--- Stored data ---
○ ○ ○ ○ ○ ○ ○

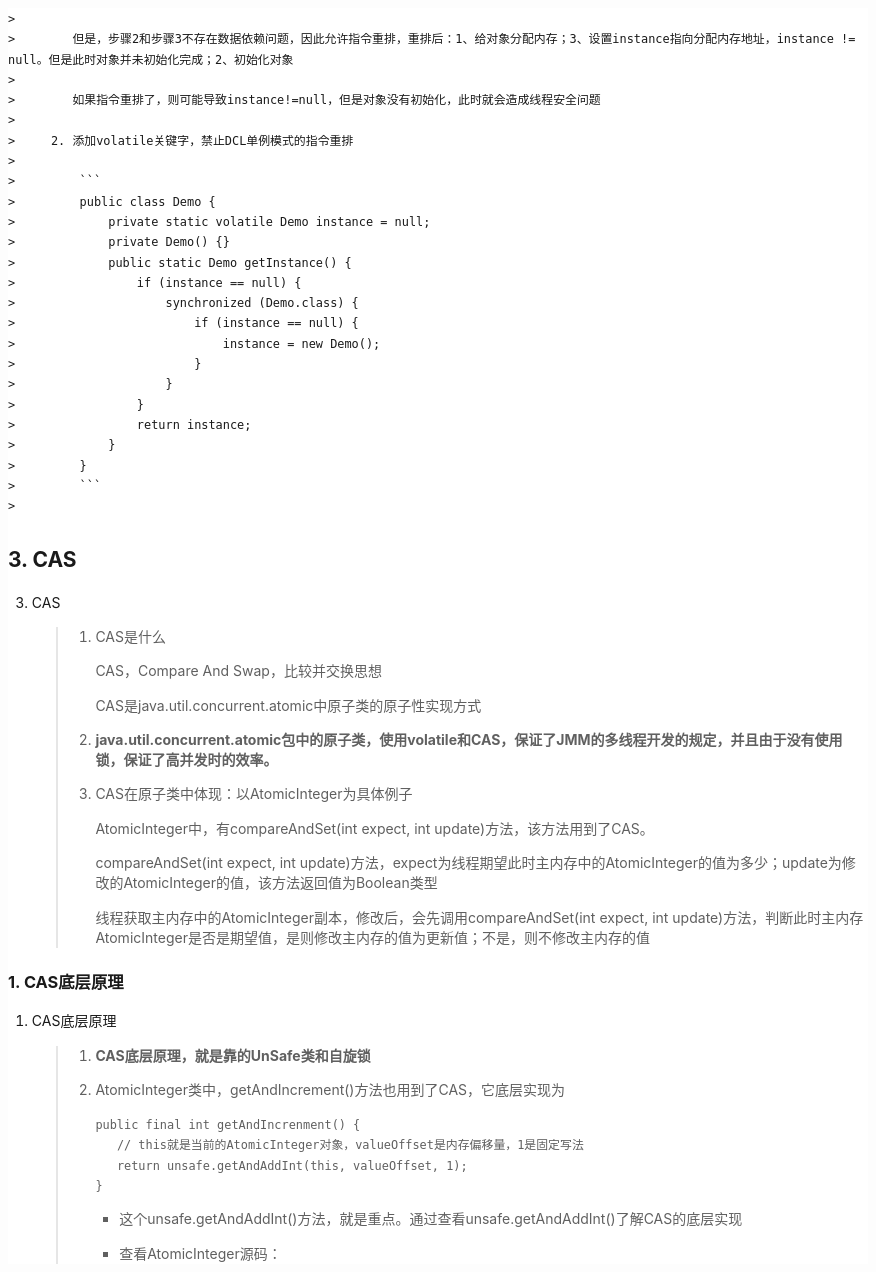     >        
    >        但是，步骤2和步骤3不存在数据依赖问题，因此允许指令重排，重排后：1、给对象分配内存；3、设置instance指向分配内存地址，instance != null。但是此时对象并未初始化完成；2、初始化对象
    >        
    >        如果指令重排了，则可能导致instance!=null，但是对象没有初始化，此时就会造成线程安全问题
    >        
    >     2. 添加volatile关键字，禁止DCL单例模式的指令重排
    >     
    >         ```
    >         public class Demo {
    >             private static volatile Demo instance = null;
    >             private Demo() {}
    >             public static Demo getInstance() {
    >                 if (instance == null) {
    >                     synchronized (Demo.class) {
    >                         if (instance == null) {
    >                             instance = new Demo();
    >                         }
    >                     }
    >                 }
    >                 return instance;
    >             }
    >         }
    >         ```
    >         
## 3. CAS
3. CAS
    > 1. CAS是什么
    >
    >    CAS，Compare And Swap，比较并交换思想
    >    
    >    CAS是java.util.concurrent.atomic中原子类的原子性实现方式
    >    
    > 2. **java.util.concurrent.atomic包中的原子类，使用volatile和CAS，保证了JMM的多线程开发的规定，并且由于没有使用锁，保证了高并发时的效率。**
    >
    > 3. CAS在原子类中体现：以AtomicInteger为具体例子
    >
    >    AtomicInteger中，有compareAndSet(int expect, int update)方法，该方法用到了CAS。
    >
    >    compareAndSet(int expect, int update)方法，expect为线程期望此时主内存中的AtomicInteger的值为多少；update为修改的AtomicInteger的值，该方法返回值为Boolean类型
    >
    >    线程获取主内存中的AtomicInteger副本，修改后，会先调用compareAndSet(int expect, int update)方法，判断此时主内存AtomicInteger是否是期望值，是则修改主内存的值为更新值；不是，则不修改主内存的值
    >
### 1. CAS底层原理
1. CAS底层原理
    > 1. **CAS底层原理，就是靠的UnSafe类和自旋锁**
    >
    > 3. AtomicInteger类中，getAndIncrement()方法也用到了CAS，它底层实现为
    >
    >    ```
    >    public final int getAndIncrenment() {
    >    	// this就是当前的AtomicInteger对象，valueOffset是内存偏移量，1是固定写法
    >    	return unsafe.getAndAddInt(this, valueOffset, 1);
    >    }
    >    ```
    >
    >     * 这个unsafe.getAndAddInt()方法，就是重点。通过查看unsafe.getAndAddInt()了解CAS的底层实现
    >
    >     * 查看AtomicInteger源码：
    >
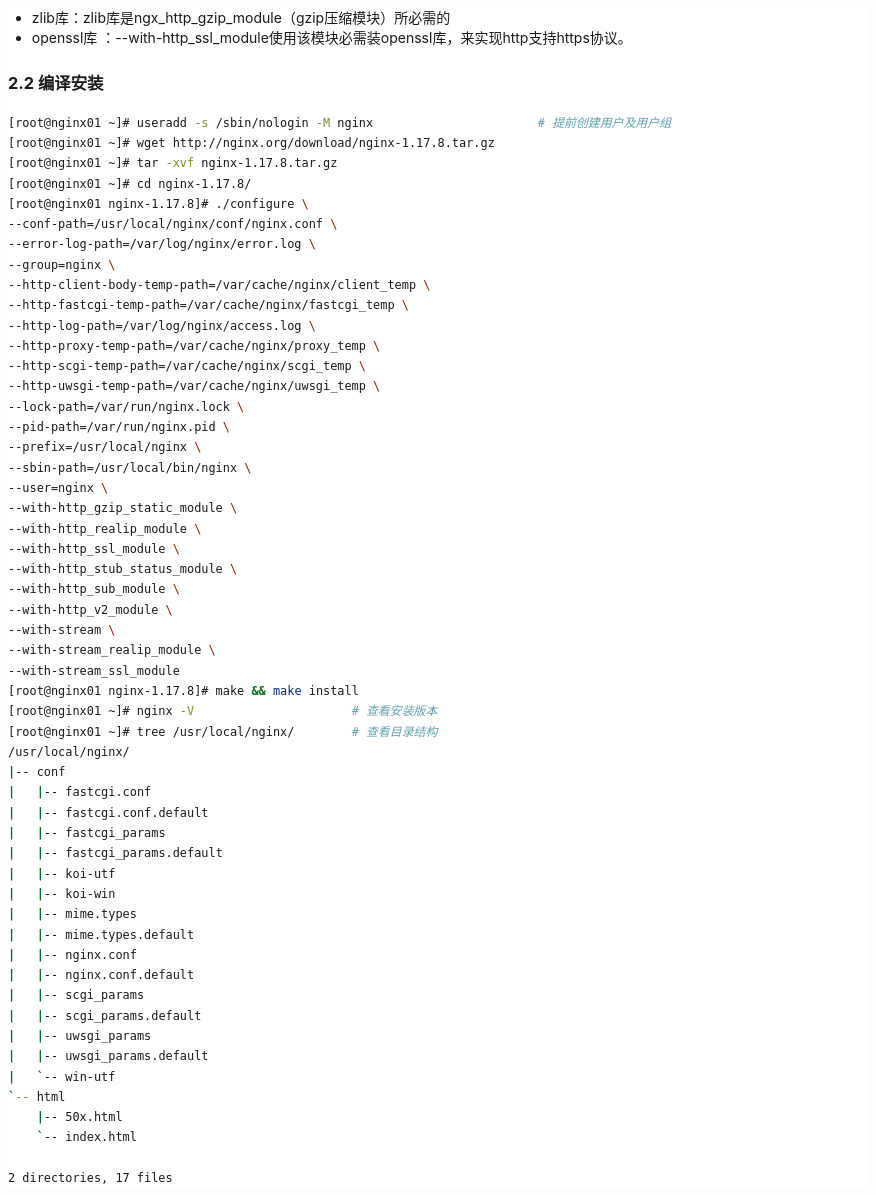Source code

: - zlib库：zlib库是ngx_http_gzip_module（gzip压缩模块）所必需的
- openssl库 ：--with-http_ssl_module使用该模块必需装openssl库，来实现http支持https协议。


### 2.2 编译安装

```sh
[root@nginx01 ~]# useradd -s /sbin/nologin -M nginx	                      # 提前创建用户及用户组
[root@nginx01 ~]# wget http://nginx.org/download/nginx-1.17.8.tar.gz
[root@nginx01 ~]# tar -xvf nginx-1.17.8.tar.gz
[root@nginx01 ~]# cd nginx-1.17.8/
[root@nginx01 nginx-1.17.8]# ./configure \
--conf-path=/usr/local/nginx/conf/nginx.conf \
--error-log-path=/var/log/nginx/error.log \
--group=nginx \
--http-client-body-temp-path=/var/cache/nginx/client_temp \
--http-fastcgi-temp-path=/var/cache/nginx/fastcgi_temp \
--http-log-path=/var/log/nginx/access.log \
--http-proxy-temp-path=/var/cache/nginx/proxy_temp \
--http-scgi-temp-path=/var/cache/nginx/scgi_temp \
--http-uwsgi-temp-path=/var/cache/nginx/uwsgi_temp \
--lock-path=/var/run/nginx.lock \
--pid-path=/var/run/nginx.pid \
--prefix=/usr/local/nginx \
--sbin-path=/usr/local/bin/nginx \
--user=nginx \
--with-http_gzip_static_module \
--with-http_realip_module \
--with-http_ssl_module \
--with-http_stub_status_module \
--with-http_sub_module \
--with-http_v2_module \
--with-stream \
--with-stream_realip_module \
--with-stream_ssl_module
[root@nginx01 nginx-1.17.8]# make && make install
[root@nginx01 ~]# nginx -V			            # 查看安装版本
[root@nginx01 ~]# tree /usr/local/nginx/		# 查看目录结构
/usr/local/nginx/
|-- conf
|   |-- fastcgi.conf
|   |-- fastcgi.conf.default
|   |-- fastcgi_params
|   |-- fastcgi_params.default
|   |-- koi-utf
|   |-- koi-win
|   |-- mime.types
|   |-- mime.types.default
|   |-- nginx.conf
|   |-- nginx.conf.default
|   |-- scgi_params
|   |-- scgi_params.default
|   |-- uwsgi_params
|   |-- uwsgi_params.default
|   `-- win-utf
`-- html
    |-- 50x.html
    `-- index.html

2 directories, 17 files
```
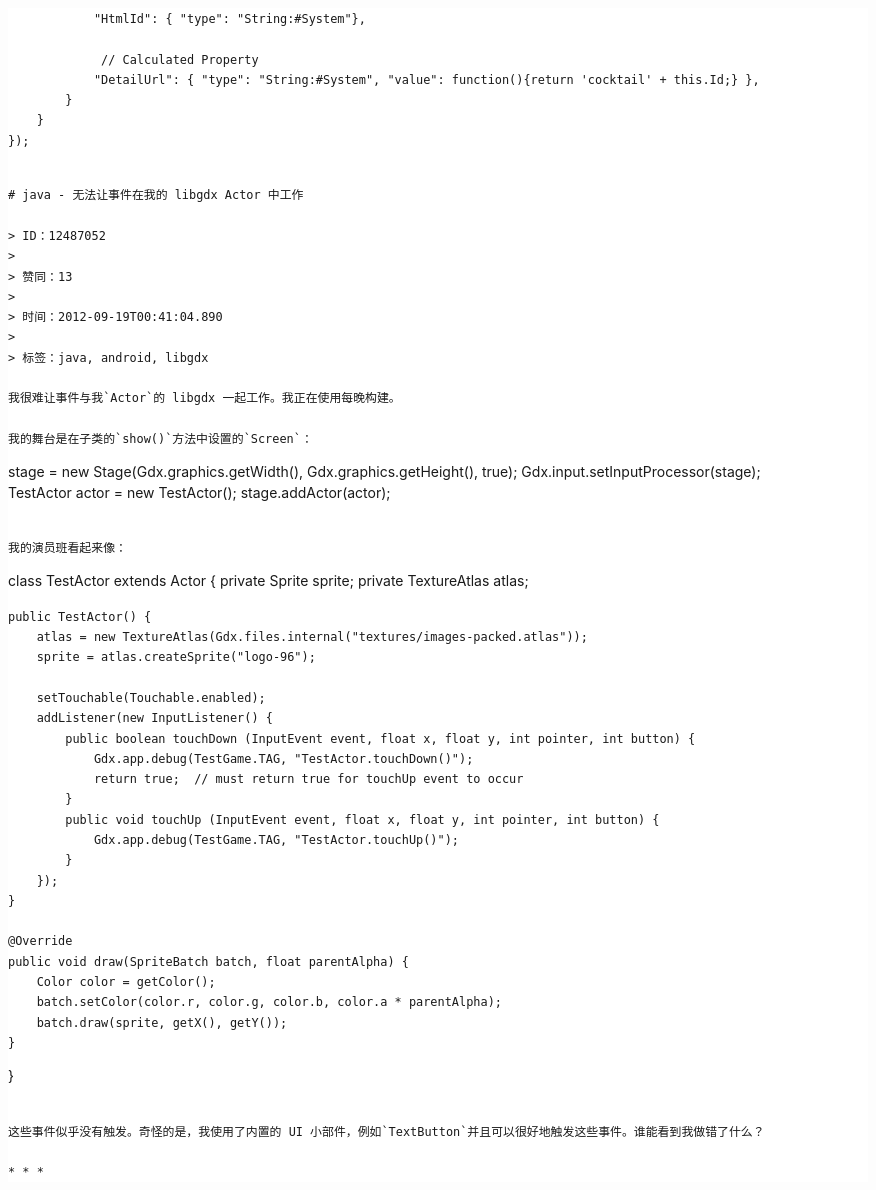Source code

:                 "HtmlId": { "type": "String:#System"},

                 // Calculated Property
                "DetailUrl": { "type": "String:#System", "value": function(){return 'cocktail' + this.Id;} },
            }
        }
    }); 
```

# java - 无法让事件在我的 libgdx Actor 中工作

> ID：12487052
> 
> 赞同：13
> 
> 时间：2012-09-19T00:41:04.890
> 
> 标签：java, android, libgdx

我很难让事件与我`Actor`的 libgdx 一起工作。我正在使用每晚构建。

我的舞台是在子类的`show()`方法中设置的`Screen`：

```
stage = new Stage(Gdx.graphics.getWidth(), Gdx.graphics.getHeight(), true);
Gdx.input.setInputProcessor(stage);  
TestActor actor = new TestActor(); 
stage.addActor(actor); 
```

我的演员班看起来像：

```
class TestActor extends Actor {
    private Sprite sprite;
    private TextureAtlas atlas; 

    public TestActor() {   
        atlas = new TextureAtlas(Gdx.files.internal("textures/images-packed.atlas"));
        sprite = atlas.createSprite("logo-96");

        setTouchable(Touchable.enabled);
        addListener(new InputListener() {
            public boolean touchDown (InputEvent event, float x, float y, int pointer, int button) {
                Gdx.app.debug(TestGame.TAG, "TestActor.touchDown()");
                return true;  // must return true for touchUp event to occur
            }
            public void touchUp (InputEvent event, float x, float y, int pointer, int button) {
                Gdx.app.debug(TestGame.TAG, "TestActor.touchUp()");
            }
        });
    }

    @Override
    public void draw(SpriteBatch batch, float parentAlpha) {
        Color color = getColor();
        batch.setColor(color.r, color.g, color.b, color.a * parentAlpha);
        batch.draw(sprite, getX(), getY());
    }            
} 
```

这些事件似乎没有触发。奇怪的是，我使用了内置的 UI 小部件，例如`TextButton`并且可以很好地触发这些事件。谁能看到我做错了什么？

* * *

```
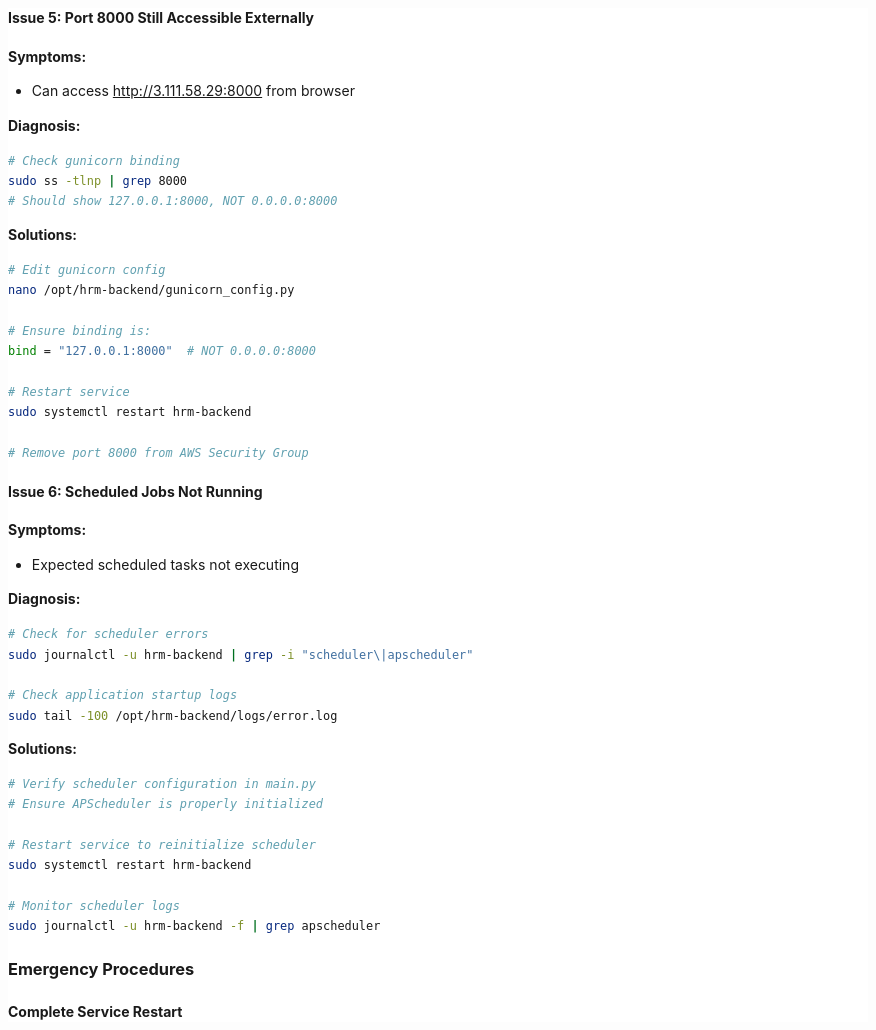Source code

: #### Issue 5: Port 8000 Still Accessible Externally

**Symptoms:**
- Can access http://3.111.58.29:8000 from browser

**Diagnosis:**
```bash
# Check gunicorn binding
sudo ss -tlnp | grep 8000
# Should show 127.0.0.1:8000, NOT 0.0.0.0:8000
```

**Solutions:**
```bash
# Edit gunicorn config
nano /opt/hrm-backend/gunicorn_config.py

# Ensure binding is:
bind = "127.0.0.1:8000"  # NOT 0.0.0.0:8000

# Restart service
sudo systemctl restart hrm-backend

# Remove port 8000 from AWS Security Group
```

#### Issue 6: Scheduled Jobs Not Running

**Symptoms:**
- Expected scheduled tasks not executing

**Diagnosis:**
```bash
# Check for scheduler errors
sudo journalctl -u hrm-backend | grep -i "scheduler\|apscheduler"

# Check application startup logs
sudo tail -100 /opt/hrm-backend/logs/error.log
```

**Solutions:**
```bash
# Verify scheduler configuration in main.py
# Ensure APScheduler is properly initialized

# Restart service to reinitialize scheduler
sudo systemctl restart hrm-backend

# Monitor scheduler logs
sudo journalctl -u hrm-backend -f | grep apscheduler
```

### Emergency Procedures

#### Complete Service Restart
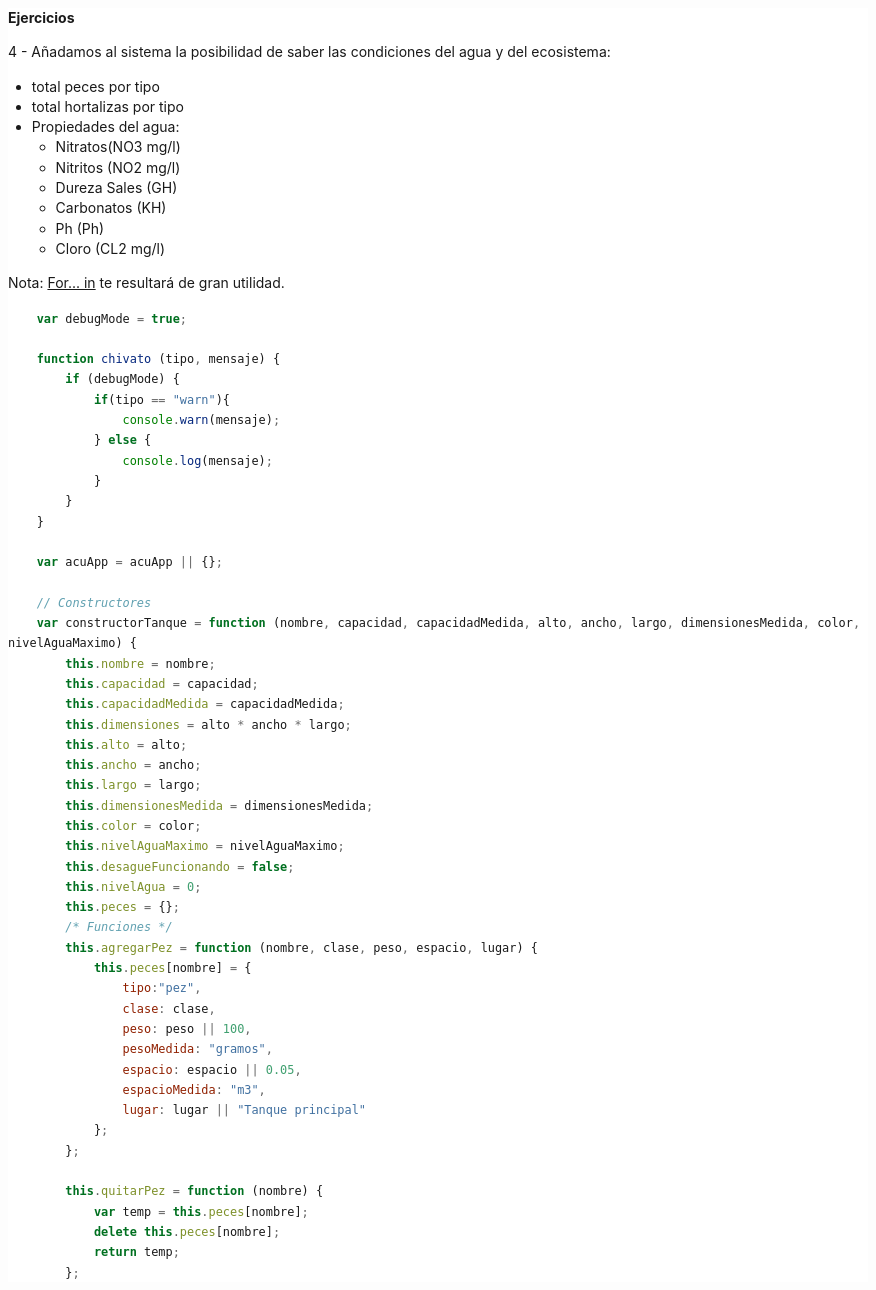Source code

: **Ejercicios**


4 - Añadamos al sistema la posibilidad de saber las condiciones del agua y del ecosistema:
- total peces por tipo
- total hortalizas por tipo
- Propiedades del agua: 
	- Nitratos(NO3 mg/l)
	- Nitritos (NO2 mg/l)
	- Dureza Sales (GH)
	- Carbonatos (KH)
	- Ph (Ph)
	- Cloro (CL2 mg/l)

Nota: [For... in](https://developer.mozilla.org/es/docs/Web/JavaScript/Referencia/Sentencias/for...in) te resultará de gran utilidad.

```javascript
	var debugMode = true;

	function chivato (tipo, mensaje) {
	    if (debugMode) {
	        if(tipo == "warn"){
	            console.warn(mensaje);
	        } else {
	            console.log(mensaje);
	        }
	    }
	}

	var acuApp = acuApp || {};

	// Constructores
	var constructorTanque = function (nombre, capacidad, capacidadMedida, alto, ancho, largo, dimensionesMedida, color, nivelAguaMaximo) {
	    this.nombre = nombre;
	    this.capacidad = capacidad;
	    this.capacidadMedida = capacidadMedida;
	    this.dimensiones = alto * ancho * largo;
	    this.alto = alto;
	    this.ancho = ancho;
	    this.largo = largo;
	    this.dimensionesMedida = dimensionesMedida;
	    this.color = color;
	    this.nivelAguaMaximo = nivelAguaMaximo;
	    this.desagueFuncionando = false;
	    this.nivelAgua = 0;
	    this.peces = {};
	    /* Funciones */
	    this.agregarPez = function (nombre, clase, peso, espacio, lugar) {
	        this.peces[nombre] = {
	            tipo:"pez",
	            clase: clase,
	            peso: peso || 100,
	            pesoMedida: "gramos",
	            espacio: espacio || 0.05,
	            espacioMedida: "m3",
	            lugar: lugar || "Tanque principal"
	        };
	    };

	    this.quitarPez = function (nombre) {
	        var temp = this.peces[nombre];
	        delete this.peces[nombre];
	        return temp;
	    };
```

○ ○ ○ ○ ○ ○ ○

--- WORK TO COMPLETE ---
For each line in the data above that contains the string "private", extract the line.

--- EXERCISE RESULT ---
    >             private static volatile Demo instance = null;
    >             private Demo() {}
    private Sprite sprite;
    private TextureAtlas atlas; 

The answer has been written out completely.